▶ [Task statement] Each entry below must be repeated exactly, with pictures left out.

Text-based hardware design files
* * * * * * * * *

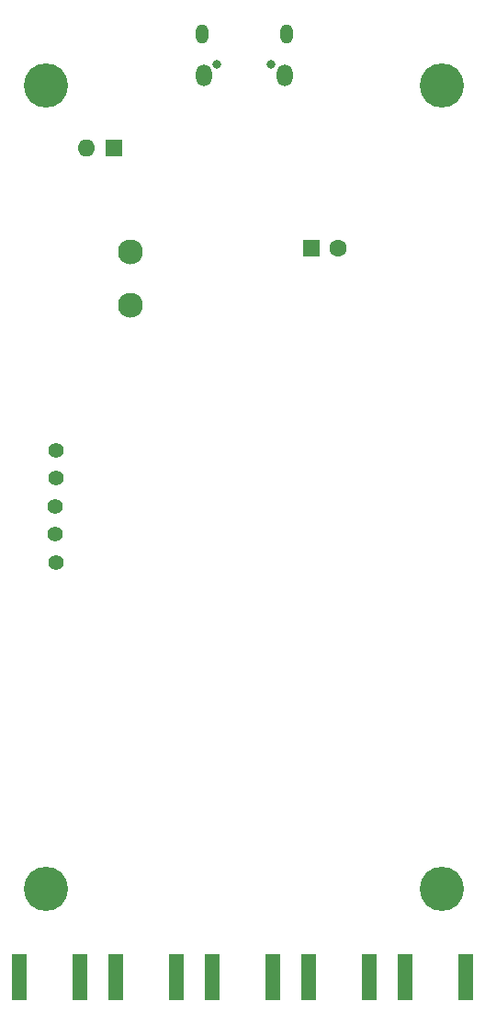
<source format=gbr>
%TF.GenerationSoftware,KiCad,Pcbnew,5.1.8*%
%TF.CreationDate,2020-12-04T12:35:24+08:00*%
%TF.ProjectId,msisdr,6d736973-6472-42e6-9b69-6361645f7063,rev?*%
%TF.SameCoordinates,Original*%
%TF.FileFunction,Soldermask,Bot*%
%TF.FilePolarity,Negative*%
%FSLAX46Y46*%
G04 Gerber Fmt 4.6, Leading zero omitted, Abs format (unit mm)*
G04 Created by KiCad (PCBNEW 5.1.8) date 2020-12-04 12:35:24*
%MOMM*%
%LPD*%
G01*
G04 APERTURE LIST*
%ADD10R,1.350000X4.200000*%
%ADD11C,2.300000*%
%ADD12O,0.800000X0.800000*%
%ADD13O,1.150000X1.800000*%
%ADD14O,1.450000X2.000000*%
%ADD15C,1.400000*%
%ADD16O,1.600000X1.600000*%
%ADD17R,1.600000X1.600000*%
%ADD18C,1.600000*%
%ADD19C,4.064000*%
G04 APERTURE END LIST*
D10*
%TO.C,J10*%
X156749000Y-132080000D03*
X151099000Y-132080000D03*
%TD*%
%TO.C,J8*%
X121189000Y-132080000D03*
X115539000Y-132080000D03*
%TD*%
D11*
%TO.C,Y1*%
X125809000Y-65336000D03*
X125809000Y-70236000D03*
%TD*%
D12*
%TO.C,J11*%
X133800000Y-48000000D03*
X138800000Y-48000000D03*
D13*
X132425000Y-45250000D03*
X140175000Y-45250000D03*
D14*
X132575000Y-49050000D03*
X140025000Y-49050000D03*
%TD*%
D10*
%TO.C,J9*%
X138969000Y-132080000D03*
X133319000Y-132080000D03*
%TD*%
%TO.C,J7*%
X147859000Y-132080000D03*
X142209000Y-132080000D03*
%TD*%
%TO.C,J6*%
X130079000Y-132080000D03*
X124429000Y-132080000D03*
%TD*%
D15*
%TO.C,J5*%
X118979000Y-93966000D03*
%TD*%
%TO.C,J4*%
X118899000Y-91336000D03*
%TD*%
%TO.C,J3*%
X118869000Y-88746000D03*
%TD*%
%TO.C,J2*%
X118929000Y-86156000D03*
%TD*%
%TO.C,J1*%
X118949000Y-83556000D03*
%TD*%
D16*
%TO.C,D5*%
X121750000Y-55740000D03*
D17*
X124290000Y-55740000D03*
%TD*%
%TO.C,C35*%
X142499000Y-64986000D03*
D18*
X144999000Y-64986000D03*
%TD*%
D19*
%TO.C,REF\u002A\u002A*%
X154500000Y-124000000D03*
%TD*%
%TO.C,REF\u002A\u002A*%
X118000000Y-124000000D03*
%TD*%
%TO.C,REF\u002A\u002A*%
X154500000Y-50000000D03*
%TD*%
%TO.C,REF\u002A\u002A*%
X118000000Y-50000000D03*
%TD*%
M02*

</source>
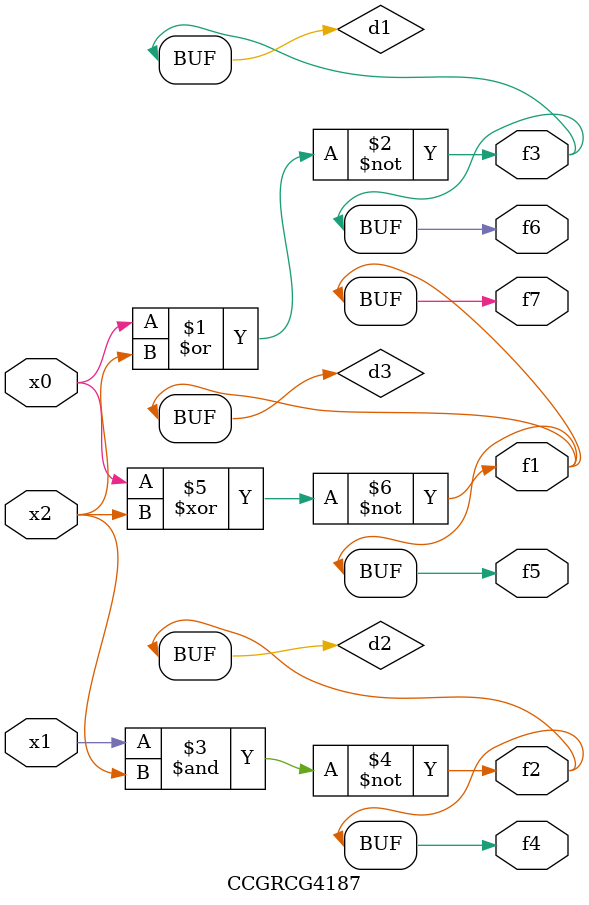
<source format=v>
module CCGRCG4187(
	input x0, x1, x2,
	output f1, f2, f3, f4, f5, f6, f7
);

	wire d1, d2, d3;

	nor (d1, x0, x2);
	nand (d2, x1, x2);
	xnor (d3, x0, x2);
	assign f1 = d3;
	assign f2 = d2;
	assign f3 = d1;
	assign f4 = d2;
	assign f5 = d3;
	assign f6 = d1;
	assign f7 = d3;
endmodule

</source>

* * * * * * * * *

▶ [Response to this exercise]
<source format=gbr>
%TF.GenerationSoftware,KiCad,Pcbnew,5.1.8*%
%TF.CreationDate,2020-12-04T12:35:24+08:00*%
%TF.ProjectId,msisdr,6d736973-6472-42e6-9b69-6361645f7063,rev?*%
%TF.SameCoordinates,Original*%
%TF.FileFunction,Soldermask,Bot*%
%TF.FilePolarity,Negative*%
%FSLAX46Y46*%
G04 Gerber Fmt 4.6, Leading zero omitted, Abs format (unit mm)*
G04 Created by KiCad (PCBNEW 5.1.8) date 2020-12-04 12:35:24*
%MOMM*%
%LPD*%
G01*
G04 APERTURE LIST*
%ADD10R,1.350000X4.200000*%
%ADD11C,2.300000*%
%ADD12O,0.800000X0.800000*%
%ADD13O,1.150000X1.800000*%
%ADD14O,1.450000X2.000000*%
%ADD15C,1.400000*%
%ADD16O,1.600000X1.600000*%
%ADD17R,1.600000X1.600000*%
%ADD18C,1.600000*%
%ADD19C,4.064000*%
G04 APERTURE END LIST*
D10*
%TO.C,J10*%
X156749000Y-132080000D03*
X151099000Y-132080000D03*
%TD*%
%TO.C,J8*%
X121189000Y-132080000D03*
X115539000Y-132080000D03*
%TD*%
D11*
%TO.C,Y1*%
X125809000Y-65336000D03*
X125809000Y-70236000D03*
%TD*%
D12*
%TO.C,J11*%
X133800000Y-48000000D03*
X138800000Y-48000000D03*
D13*
X132425000Y-45250000D03*
X140175000Y-45250000D03*
D14*
X132575000Y-49050000D03*
X140025000Y-49050000D03*
%TD*%
D10*
%TO.C,J9*%
X138969000Y-132080000D03*
X133319000Y-132080000D03*
%TD*%
%TO.C,J7*%
X147859000Y-132080000D03*
X142209000Y-132080000D03*
%TD*%
%TO.C,J6*%
X130079000Y-132080000D03*
X124429000Y-132080000D03*
%TD*%
D15*
%TO.C,J5*%
X118979000Y-93966000D03*
%TD*%
%TO.C,J4*%
X118899000Y-91336000D03*
%TD*%
%TO.C,J3*%
X118869000Y-88746000D03*
%TD*%
%TO.C,J2*%
X118929000Y-86156000D03*
%TD*%
%TO.C,J1*%
X118949000Y-83556000D03*
%TD*%
D16*
%TO.C,D5*%
X121750000Y-55740000D03*
D17*
X124290000Y-55740000D03*
%TD*%
%TO.C,C35*%
X142499000Y-64986000D03*
D18*
X144999000Y-64986000D03*
%TD*%
D19*
%TO.C,REF\u002A\u002A*%
X154500000Y-124000000D03*
%TD*%
%TO.C,REF\u002A\u002A*%
X118000000Y-124000000D03*
%TD*%
%TO.C,REF\u002A\u002A*%
X154500000Y-50000000D03*
%TD*%
%TO.C,REF\u002A\u002A*%
X118000000Y-50000000D03*
%TD*%
M02*

</source>
<source format=v>
module CCGRCG4187(
	input x0, x1, x2,
	output f1, f2, f3, f4, f5, f6, f7
);

	wire d1, d2, d3;

	nor (d1, x0, x2);
	nand (d2, x1, x2);
	xnor (d3, x0, x2);
	assign f1 = d3;
	assign f2 = d2;
	assign f3 = d1;
	assign f4 = d2;
	assign f5 = d3;
	assign f6 = d1;
	assign f7 = d3;
endmodule

</source>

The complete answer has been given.